**** Source records ****

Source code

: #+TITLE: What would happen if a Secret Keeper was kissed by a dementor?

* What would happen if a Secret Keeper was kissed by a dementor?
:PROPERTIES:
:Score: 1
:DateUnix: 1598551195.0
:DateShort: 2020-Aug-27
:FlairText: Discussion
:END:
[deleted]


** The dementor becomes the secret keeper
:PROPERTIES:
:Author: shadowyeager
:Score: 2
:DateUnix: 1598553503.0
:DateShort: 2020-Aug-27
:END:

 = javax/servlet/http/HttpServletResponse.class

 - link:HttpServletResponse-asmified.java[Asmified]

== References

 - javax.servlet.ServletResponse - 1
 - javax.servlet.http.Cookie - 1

****

Task requirements:
Your reply should be one number: how many lines in this listing contain the string "What".

Result of this exercise:
2